Rares sont les jeux français à tenir aussi longtemps que Dofus. Lancé en 2004, le MMORPG d’Ankama est toujours bien vivant, porté par une communauté fidèle et une économie interne d’une richesse étonnante. Au coeur de tout cela se trouve une seule chose : les kamas, la monnaie qui régit absolument tout dans le monde des Douze.
Une monnaie au centre de tout
Dans Dofus, presque chaque action a un lien avec les kamas. Équiper son personnage, monter ses métiers, participer aux échanges entre joueurs, tout passe par cette monnaie. L’hôtel des ventes fonctionne comme une véritable place de marché où les prix montent et descendent selon l’offre et la demande. Un joueur attentif peut y faire fortune en achetant au bon moment pour revendre plus cher, exactement comme sur un marché réel.
Le poids du temps de jeu
Le revers de cette profondeur, c’est le temps. Amasser une somme confortable de kamas demande des heures de récolte, d’artisanat ou de combats. Pour les joueurs qui travaillent ou dont l’emploi du temps est chargé, ce rythme peut vite devenir frustrant. C’est ce qui a donné naissance à un marché parallèle bien établi. Eldorado fait partie des plateformes qui le proposent, et on peut y acheter kamas directement plutôt que de consacrer ses rares soirées à les farmer, ce qui libère du temps pour le contenu qui plaît vraiment.
Pour comprendre où file l’argent, il suffit de regarder les trois grands postes de dépense :
- L’équipement : les pièces puissantes atteignent des sommes élevées à l’hôtel des ventes.
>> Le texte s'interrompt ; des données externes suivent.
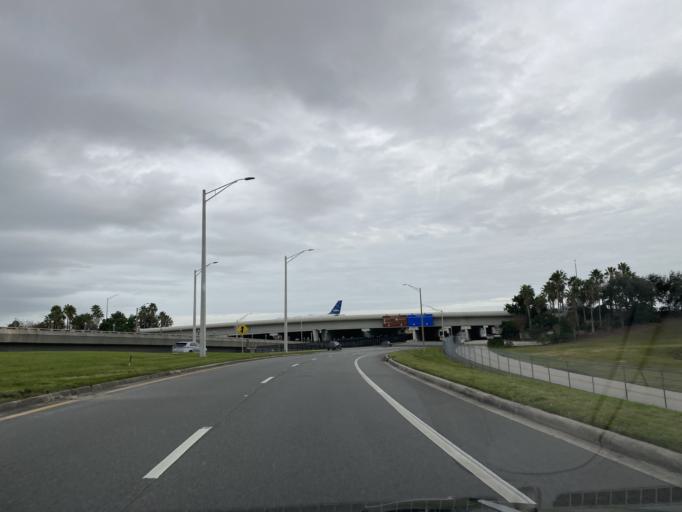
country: US
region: Florida
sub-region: Orange County
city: Taft
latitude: 28.4255
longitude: -81.3073
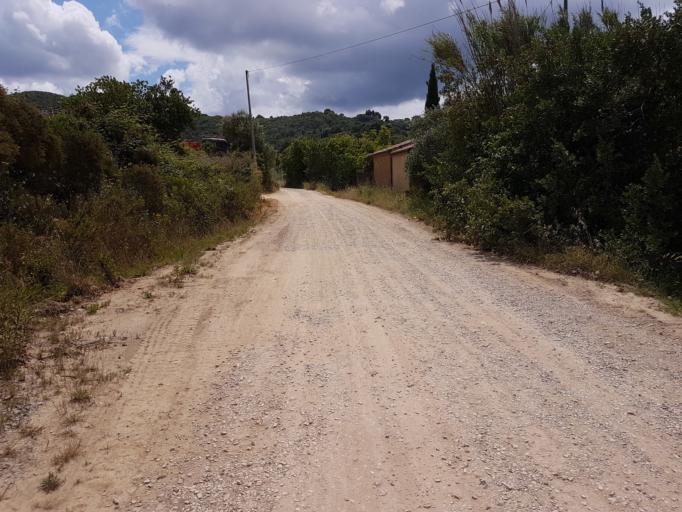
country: IT
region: Tuscany
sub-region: Provincia di Livorno
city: Portoferraio
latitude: 42.7899
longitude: 10.3516
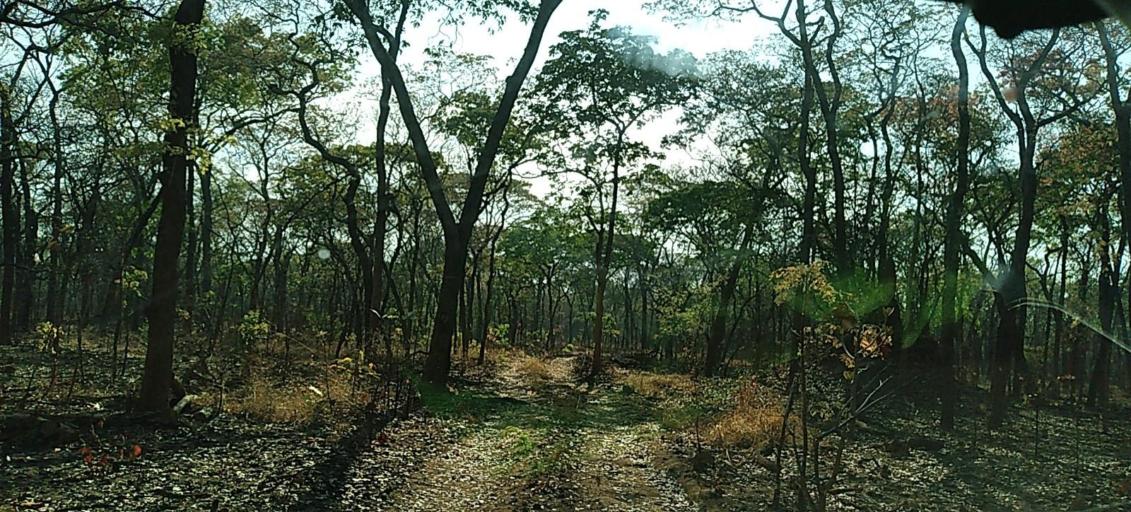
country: ZM
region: North-Western
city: Kalengwa
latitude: -13.2287
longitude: 25.0807
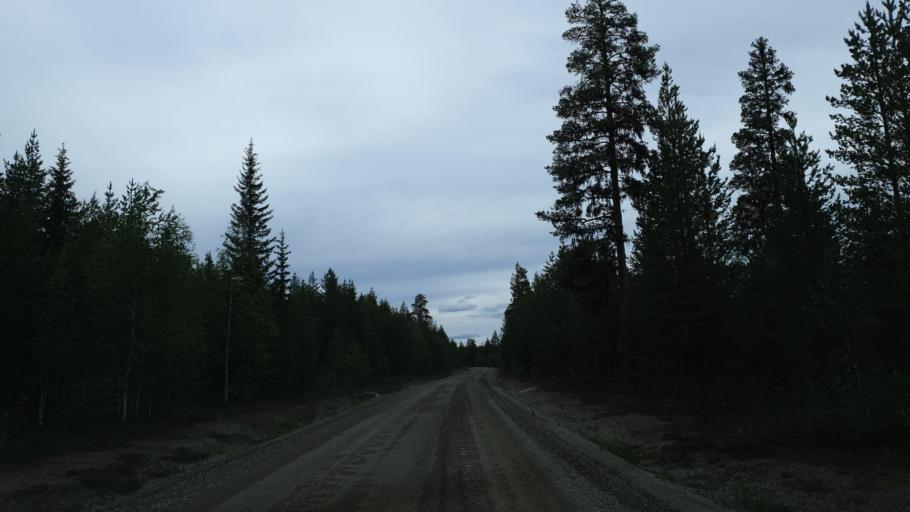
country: SE
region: Vaesterbotten
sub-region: Sorsele Kommun
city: Sorsele
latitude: 65.5529
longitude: 17.5073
- Les métiers : monter un artisanat de haut niveau engloutit des ressources, donc des kamas.
- Les consommables : potions, parchemins et objets à usage unique pèsent sur le budget d’un joueur actif.
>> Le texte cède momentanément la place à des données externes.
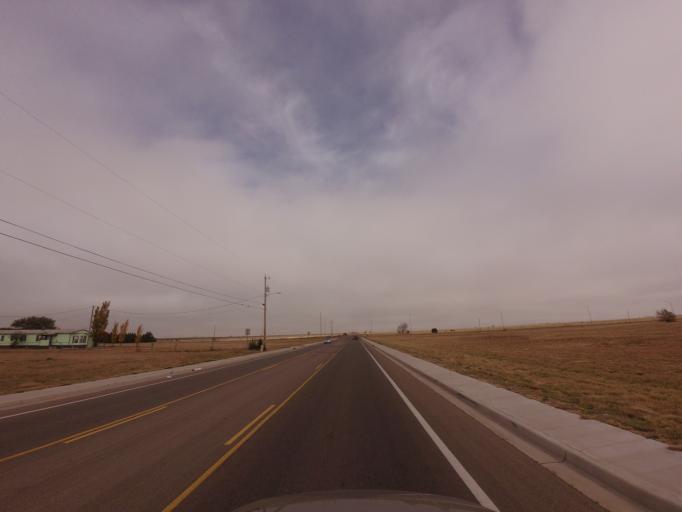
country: US
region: New Mexico
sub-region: Curry County
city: Clovis
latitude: 34.4324
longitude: -103.2317
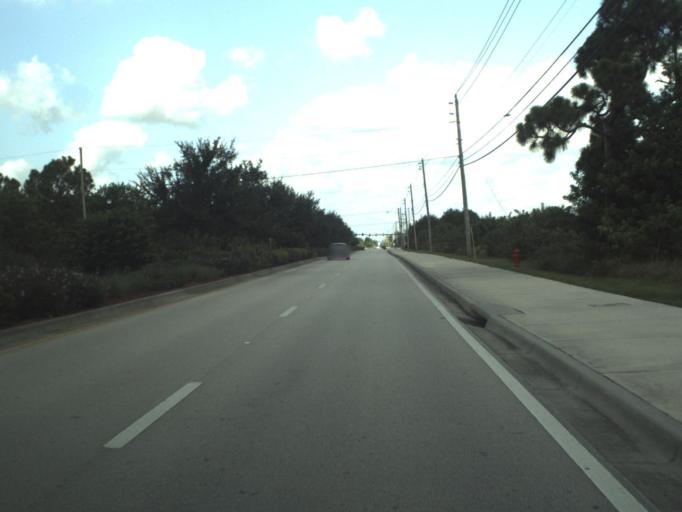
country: US
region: Florida
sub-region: Saint Lucie County
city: Port Saint Lucie
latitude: 27.2097
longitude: -80.3673
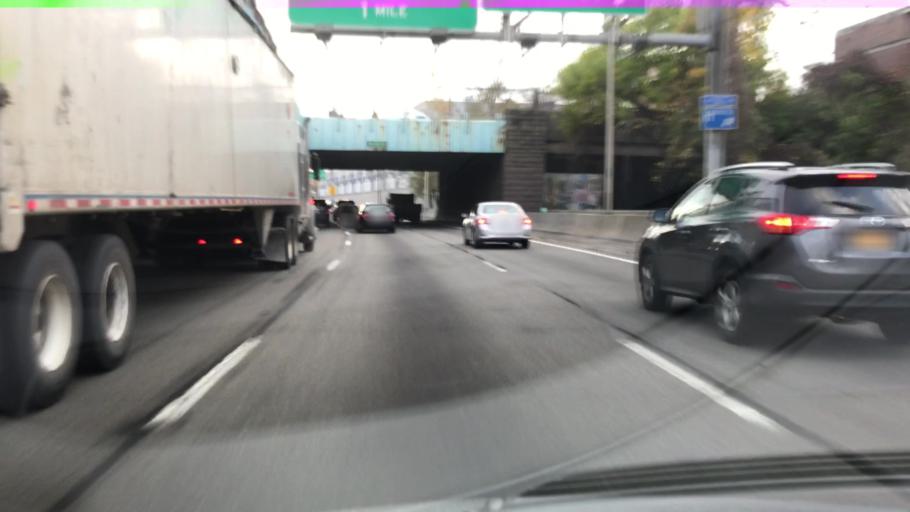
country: US
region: New York
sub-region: New York County
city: Inwood
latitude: 40.8789
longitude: -73.9034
Un jeu qui a su évoluer avec son temps
Si Dofus tient encore debout après tant d’années, c’est aussi parce qu’Ankama n’a jamais cessé de le faire évoluer. Le passage à une nouvelle version technique a modernisé le moteur sans trahir l’esprit d’origine, et la déclinaison mobile a ouvert le jeu à une audience qui n’avait pas forcément un PC sous la main. Ces changements ont une incidence directe sur l’économie : une base de joueurs plus large signifie un hôtel des ventes plus actif, des prix plus mouvants et davantage d’occasions de bien acheter ou de bien vendre. Comprendre ces dynamiques fait partie du jeu autant que les combats eux mêmes.
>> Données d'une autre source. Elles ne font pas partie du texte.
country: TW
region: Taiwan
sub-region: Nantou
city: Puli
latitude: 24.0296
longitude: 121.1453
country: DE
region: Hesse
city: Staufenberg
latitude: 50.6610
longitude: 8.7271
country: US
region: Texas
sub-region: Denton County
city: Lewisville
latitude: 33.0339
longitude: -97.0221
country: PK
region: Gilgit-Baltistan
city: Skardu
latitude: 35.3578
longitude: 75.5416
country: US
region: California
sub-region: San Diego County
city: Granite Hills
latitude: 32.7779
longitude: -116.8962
Gérer son budget sans virer obsessionnel
Le piège classique consiste à transformer le jeu en seconde activité, penché sur l’hôtel des ventes pendant des heures. Une approche plus saine revient à lier ses gains à ce que l’on aime déjà faire : récolter en explorant, fabriquer ce qui se vend toujours, et garder une réserve raisonnable plutôt que d’amasser sans but. Les kamas ne servent à rien tant qu’ils dorment au fond de votre inventaire.
Un jeu qui récompense la patience
Vingt ans après sa sortie, Dofus continue de séduire parce qu’il respecte l’intelligence de ses joueurs. Son économie n’est pas un décor, c’est un système vivant qu’il faut apprendre à lire. Que vous choisissiez de farmer patiemment ou de prendre un raccourci pour vous concentrer sur l’aventure, l’essentiel reste de ne jamais perdre de vue la raison pour laquelle vous avez lancé le jeu : explorer un univers attachant, en bonne compagnie. C’est sans doute là le secret de sa longévité : derrière les chiffres et les tableaux de l’hôtel des ventes, il y a avant tout un monde que des milliers de joueurs ont envie de continuer à faire vivre, saison après saison, avec la même envie d’explorer qu’au premier jour. Peu de titres peuvent en dire autant après deux décennies.